La partie de bridge n'était pas un succès.

« Hé, Mr. Henderson. C'est quoi, ce pique ?

— C'est l'as, mon ami.

— Je vois que c'est l'as. Ce que je veux dire, c'est que tu n'aurais pas dû couper ce dernier pli si tu avais un pique.

— Qu'est-ce que tu racontes, j'aurais pas dû couper ? Les atouts ont été demandés.

— Non, pas du tout. Arthur a joué un pique.
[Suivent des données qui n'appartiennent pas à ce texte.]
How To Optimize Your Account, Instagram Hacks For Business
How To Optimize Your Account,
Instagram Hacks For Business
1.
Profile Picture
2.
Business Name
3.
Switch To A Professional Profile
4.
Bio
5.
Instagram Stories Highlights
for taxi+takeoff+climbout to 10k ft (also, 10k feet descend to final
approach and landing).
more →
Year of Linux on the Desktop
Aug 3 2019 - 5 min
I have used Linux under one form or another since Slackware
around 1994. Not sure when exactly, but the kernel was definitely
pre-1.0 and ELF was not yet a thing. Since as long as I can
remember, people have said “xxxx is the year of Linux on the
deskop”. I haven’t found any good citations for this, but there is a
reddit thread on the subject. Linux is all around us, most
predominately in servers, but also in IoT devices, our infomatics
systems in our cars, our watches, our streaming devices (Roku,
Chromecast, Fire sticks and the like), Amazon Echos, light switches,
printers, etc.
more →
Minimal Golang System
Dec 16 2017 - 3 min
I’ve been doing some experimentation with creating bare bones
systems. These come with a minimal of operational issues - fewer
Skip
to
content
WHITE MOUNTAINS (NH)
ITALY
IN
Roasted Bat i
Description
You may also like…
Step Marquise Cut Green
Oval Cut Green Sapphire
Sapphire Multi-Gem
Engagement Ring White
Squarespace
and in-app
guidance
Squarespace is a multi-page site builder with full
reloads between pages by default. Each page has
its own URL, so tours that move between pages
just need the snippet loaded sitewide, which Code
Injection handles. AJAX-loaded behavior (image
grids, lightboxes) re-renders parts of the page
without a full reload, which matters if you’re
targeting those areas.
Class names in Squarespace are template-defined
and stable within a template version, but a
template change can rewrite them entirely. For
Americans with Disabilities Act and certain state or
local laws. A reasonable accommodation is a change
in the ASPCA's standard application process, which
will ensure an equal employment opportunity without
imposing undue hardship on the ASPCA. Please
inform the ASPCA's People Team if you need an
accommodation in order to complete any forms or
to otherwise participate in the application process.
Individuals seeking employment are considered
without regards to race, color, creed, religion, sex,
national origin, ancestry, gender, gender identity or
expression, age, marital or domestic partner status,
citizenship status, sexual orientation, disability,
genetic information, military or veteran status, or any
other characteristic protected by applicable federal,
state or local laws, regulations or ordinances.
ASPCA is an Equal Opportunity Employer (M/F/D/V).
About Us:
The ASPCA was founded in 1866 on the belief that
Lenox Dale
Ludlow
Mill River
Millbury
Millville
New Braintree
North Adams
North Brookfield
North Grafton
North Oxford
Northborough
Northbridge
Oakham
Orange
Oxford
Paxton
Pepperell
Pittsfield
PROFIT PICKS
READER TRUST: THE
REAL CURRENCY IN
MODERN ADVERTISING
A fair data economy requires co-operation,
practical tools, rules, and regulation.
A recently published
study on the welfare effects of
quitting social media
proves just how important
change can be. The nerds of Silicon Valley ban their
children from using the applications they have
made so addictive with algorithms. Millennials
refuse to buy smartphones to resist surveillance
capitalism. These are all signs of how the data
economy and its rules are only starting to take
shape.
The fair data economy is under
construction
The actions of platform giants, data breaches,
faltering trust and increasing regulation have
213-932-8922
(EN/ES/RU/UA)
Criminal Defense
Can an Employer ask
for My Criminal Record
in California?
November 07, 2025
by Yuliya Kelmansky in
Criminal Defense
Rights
— Il a joué un atout, pas vrai, Arthur ?

— Arthur a joué un pique.

— Il ne pouvait pas avoir joué un pique parce que, pourquoi, il a mis un cœur sur mon roi de pique alors que j'étais sûr qu'il avait la dame. Il n'a pas de piques.

— Qu'est-ce que tu racontes, pas de piques ? J'ai la dame.

— Arthur, mon vieux, tu dois te sentir mal.

— Non, je te le dis, juste fatigué. Tu serais fatigué toi aussi si on t'avait donné un coup sur le dos comme à moi... de toute façon, j'en ai marre de ce jeu... et voilà les cartes qui retombent.

Cette fois, personne ne se donna la peine de les ramasser. Au bout d'un moment, Mr. Henderson dit : « Truc bizarre, je ne sais pas pourquoi d'un coup je me sens tout étourdi. J'ai dû manger quelque chose qui n'était pas frais. On ne sait jamais avec les aliments étrangers — tous mélanges comme ils les font.

— Maintenant que tu le dis, moi non plus je ne me sens pas très bien. Ventilation absolument mauvaise sur ces bateaux de la Manche.

— Voilà ce que c'est. La ventilation. Tu l'as dit.